De manière générale, les aménagements raisonnables que l’on met en place pour un élève doivent être généralisés à tous les autres élèves, qu’ils aient ou non un ou des troubles spécifiques des apprentissages. Tel est l’idée de l’enseignement inclusif. En permettant à tous les élèves de bénéficier des mêmes facilités, on évite non seulement la stigmatisation (risque important quand on différencie dans une classe) mais cela permet à tous les autres élèves, sans besoins spécifiques mais qui ont des difficultés d’apprentissage, d’en bénéficier. C’est aussi introduire un peu de justice dans les apprentissages.  
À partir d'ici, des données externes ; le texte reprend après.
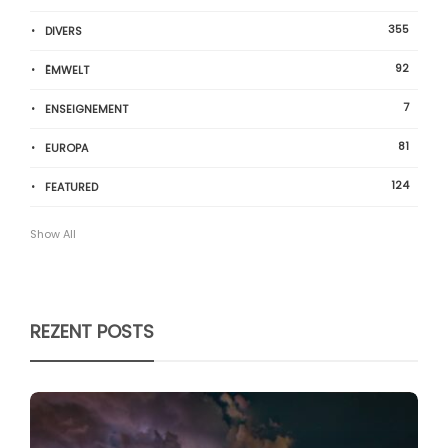
355
DIVERS
92
ËMWELT
7
ENSEIGNEMENT
81
EUROPA
124
FEATURED
Show All
REZENT POSTS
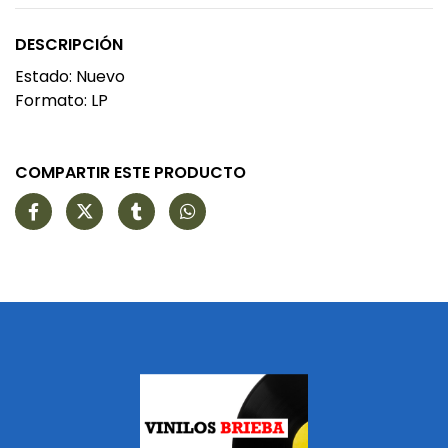
DESCRIPCIÓN
Estado: Nuevo
Formato: LP
COMPARTIR ESTE PRODUCTO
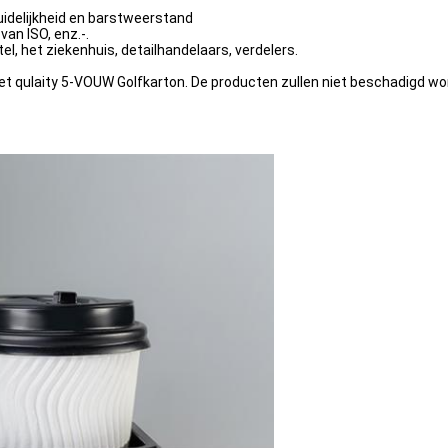
uidelijkheid en barstweerstand
van ISO, enz.-.
l, het ziekenhuis, detailhandelaars, verdelers.
t qulaity 5-VOUW Golfkarton. De producten zullen niet beschadigd wor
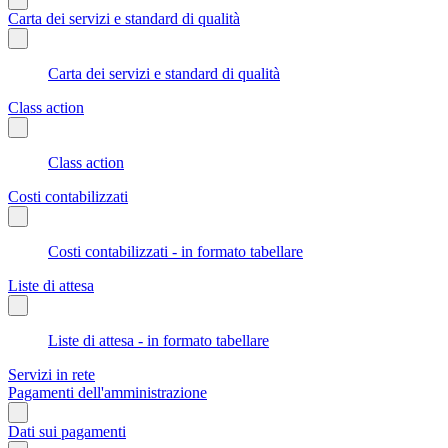
Carta dei servizi e standard di qualità
Carta dei servizi e standard di qualità
Class action
Class action
Costi contabilizzati
Costi contabilizzati - in formato tabellare
Liste di attesa
Liste di attesa - in formato tabellare
Servizi in rete
Pagamenti dell'amministrazione
Dati sui pagamenti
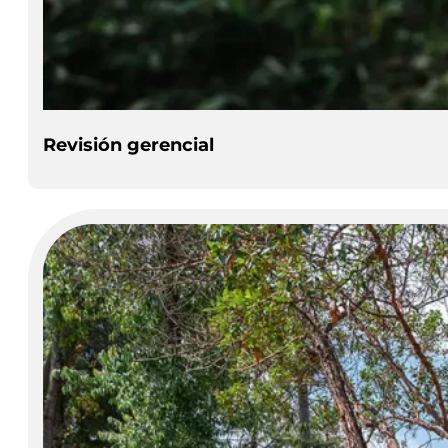
Revisión gerencial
En période de stage ou en enseignement en alternance

Même lorsqu’une prise en charge a été correctement mise en place dès le plus jeune âge, les difficultés de graphie persistent et ne disparaissent jamais. Les troubles orthographiques demeurent. Le jeune aura toutes les difficultés du monde à rédiger un texte graphique (vitesse), sera difficilement lisible et fera régulièrement des fautes d’orthographe qui peuvent avoir des conséquences dans le cadre professionnel, voire dans la vie quotidienne. Cela peut se révéler pénalisants pour un adulte dans l’emploi.
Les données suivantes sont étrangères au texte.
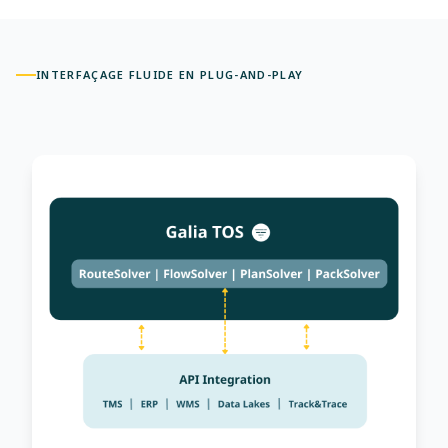
INTERFAÇAGE FLUIDE EN PLUG-AND-PLAY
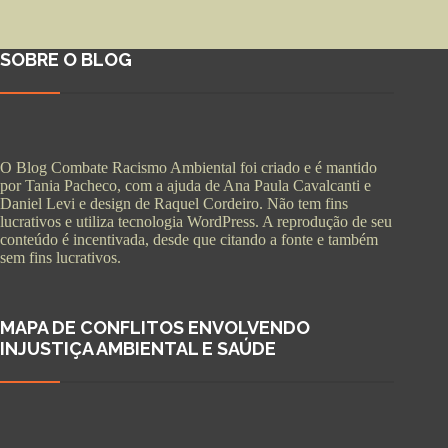
SOBRE O BLOG
O Blog Combate Racismo Ambiental foi criado e é mantido
por Tania Pacheco, com a ajuda de Ana Paula Cavalcanti e
Daniel Levi e design de Raquel Cordeiro. Não tem fins
lucrativos e utiliza tecnologia WordPress. A reprodução de seu
conteúdo é incentivada, desde que citando a fonte e também
sem fins lucrativos.
MAPA DE CONFLITOS ENVOLVENDO
INJUSTIÇA AMBIENTAL E SAÚDE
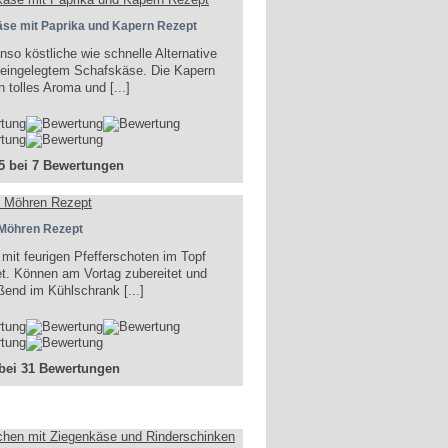
se mit Paprika und Kapern Rezept
nso köstliche wie schnelle Alternative
g eingelegtem Schafskäse. Die Kapern
 tolles Aroma und [...]
 5 bei 7 Bewertungen
 Möhren Rezept
 mit feurigen Pfefferschoten im Topf
t. Können am Vortag zubereitet und
ßend im Kühlschrank [...]
 bei 31 Bewertungen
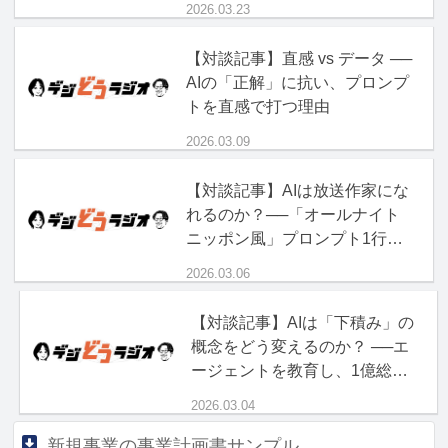
2026.03.23
【対談記事】直感 vs データ ──
AIの「正解」に抗い、プロンプ
トを直感で打つ理由
2026.03.09
【対談記事】AIは放送作家にな
れるのか？──「オールナイト
ニッポン風」プロンプト1行の
破壊力
2026.03.06
【対談記事】AIは「下積み」の
概念をどう変えるのか？ ──エ
ージェントを教育し、1億総ボ
ス時代を生き抜く「現場力」
2026.03.04
新規事業の事業計画書サンプル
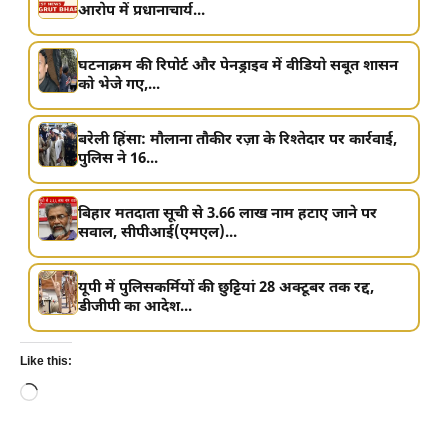
आरोप में प्रधानाचार्य...
घटनाक्रम की रिपोर्ट और पेनड्राइव में वीडियो सबूत शासन
को भेजे गए,...
बरेली हिंसा: मौलाना तौकीर रज़ा के रिश्तेदार पर कार्रवाई,
पुलिस ने 16...
बिहार मतदाता सूची से 3.66 लाख नाम हटाए जाने पर
सवाल, सीपीआई(एमएल)...
यूपी में पुलिसकर्मियों की छुट्टियां 28 अक्टूबर तक रद्द,
डीजीपी का आदेश...
Like this:
Loading…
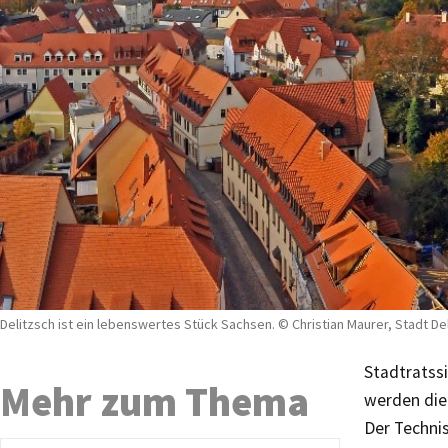
Delitzsch ist ein lebenswertes Stück Sachsen. © Christian Maurer, Stadt De
Stadtratss
Mehr zum Thema
werden die
Der Technis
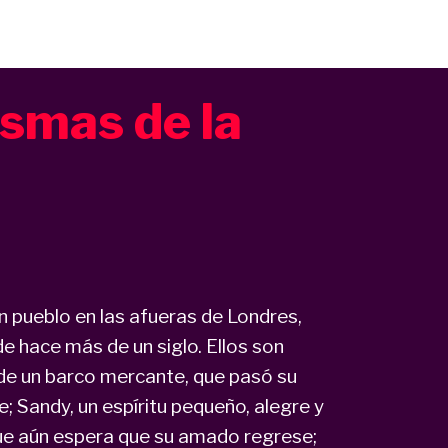
asmas de la
n pueblo en las afueras de Londres,
 hace más de un siglo. Ellos son
n de un barco mercante, que pasó su
; Sandy, un espíritu pequeño, alegre y
ue aún espera que su amado regrese;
Lorsqu’un jeune ayant une dysgraphie entre en stage dans une entreprise, ou quand un jeune travailleur commence un premier (ou un nouvel) emploi, il est nécessaire de mettre des aménagements raisonnables en place.  Par exemple (ceci est loin d’être exhaustif) :

  • Privilégier l’oral à l’écrit. La relation entrepreneur/travailleur doit se faire de vive voix ;
  • Eviter de lui demander de prendre des notes. En cas de nécessité, mettre à la disposition du travailleur des stylos-billes ergonomiques (qui améliorent la préhension et réduisent la fatigue de l’écriture) et ou des crayons triangulaires qui fatiguent moins l’écriture ;
  • Informatique : mettre en place un outil de dictée vocale ;
  • Durant les formations, fournir un syllabus suffisamment explicite pour que les prises de notes soient inutiles et permettre l’enregistrement par la personne qui suit la formation.

Pour plus d’informations, prendre contact avec l’Aviq (Wallonie) ou avec Phare (Bruxelles).


[1] Lettres teinte à l’encre.

[2] L’écriture scripte est une écriture manuscrite dans lequel les lettres ne sont pas liées les unes aux autres et dont le tracé correspond approximativement, en le simplifiant, à celui des caractères typographiques utilisés en imprimerie.

[3] Sur les photocopies, voir notre fiche sur la dyslexie et la dysorthographie.